___ DATA FOR REVIEW ___

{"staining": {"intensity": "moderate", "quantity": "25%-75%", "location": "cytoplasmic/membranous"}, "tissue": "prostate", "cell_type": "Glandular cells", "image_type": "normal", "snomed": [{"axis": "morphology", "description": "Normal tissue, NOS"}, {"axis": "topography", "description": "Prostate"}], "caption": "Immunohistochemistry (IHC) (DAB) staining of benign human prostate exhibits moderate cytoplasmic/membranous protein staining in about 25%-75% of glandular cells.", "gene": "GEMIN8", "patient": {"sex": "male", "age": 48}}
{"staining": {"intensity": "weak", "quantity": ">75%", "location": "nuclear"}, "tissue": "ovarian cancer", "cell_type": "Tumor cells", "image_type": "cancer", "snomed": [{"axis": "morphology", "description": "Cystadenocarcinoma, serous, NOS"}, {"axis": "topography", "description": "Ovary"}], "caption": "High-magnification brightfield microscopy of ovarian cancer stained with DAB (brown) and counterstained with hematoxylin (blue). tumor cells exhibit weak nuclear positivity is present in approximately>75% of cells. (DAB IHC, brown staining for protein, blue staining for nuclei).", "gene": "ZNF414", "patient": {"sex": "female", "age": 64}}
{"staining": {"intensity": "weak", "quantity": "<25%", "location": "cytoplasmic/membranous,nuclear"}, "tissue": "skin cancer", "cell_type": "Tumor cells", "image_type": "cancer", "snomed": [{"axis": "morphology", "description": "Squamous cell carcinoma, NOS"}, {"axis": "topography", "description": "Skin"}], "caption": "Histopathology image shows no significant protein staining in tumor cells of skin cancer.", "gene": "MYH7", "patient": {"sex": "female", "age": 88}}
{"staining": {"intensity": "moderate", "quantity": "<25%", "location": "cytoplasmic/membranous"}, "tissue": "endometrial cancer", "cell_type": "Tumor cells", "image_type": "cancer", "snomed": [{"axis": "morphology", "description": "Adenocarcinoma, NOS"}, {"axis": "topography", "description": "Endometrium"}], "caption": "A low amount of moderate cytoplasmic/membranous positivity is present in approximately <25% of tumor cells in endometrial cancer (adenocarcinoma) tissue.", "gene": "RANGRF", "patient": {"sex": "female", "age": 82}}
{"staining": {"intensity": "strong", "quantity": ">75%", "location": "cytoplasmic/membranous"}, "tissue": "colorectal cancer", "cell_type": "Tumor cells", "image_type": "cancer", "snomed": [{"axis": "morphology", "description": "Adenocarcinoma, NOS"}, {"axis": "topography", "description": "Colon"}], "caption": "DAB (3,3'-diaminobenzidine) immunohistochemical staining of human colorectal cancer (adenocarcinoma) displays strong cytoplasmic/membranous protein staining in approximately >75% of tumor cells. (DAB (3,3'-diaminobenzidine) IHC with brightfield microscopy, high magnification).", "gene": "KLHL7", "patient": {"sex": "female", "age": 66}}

___

## [TASK TO COMPLETE]
Please print exactly the lines of the entries above, beginning with the line that contains "image shows no" and ending with the last line.

## [PROBLEM SOLUTION]
{"staining": {"intensity": "weak", "quantity": "<25%", "location": "cytoplasmic/membranous,nuclear"}, "tissue": "skin cancer", "cell_type": "Tumor cells", "image_type": "cancer", "snomed": [{"axis": "morphology", "description": "Squamous cell carcinoma, NOS"}, {"axis": "topography", "description": "Skin"}], "caption": "Histopathology image shows no significant protein staining in tumor cells of skin cancer.", "gene": "MYH7", "patient": {"sex": "female", "age": 88}}
{"staining": {"intensity": "moderate", "quantity": "<25%", "location": "cytoplasmic/membranous"}, "tissue": "endometrial cancer", "cell_type": "Tumor cells", "image_type": "cancer", "snomed": [{"axis": "morphology", "description": "Adenocarcinoma, NOS"}, {"axis": "topography", "description": "Endometrium"}], "caption": "A low amount of moderate cytoplasmic/membranous positivity is present in approximately <25% of tumor cells in endometrial cancer (adenocarcinoma) tissue.", "gene": "RANGRF", "patient": {"sex": "female", "age": 82}}
{"staining": {"intensity": "strong", "quantity": ">75%", "location": "cytoplasmic/membranous"}, "tissue": "colorectal cancer", "cell_type": "Tumor cells", "image_type": "cancer", "snomed": [{"axis": "morphology", "description": "Adenocarcinoma, NOS"}, {"axis": "topography", "description": "Colon"}], "caption": "DAB (3,3'-diaminobenzidine) immunohistochemical staining of human colorectal cancer (adenocarcinoma) displays strong cytoplasmic/membranous protein staining in approximately >75% of tumor cells. (DAB (3,3'-diaminobenzidine) IHC with brightfield microscopy, high magnification).", "gene": "KLHL7", "patient": {"sex": "female", "age": 66}}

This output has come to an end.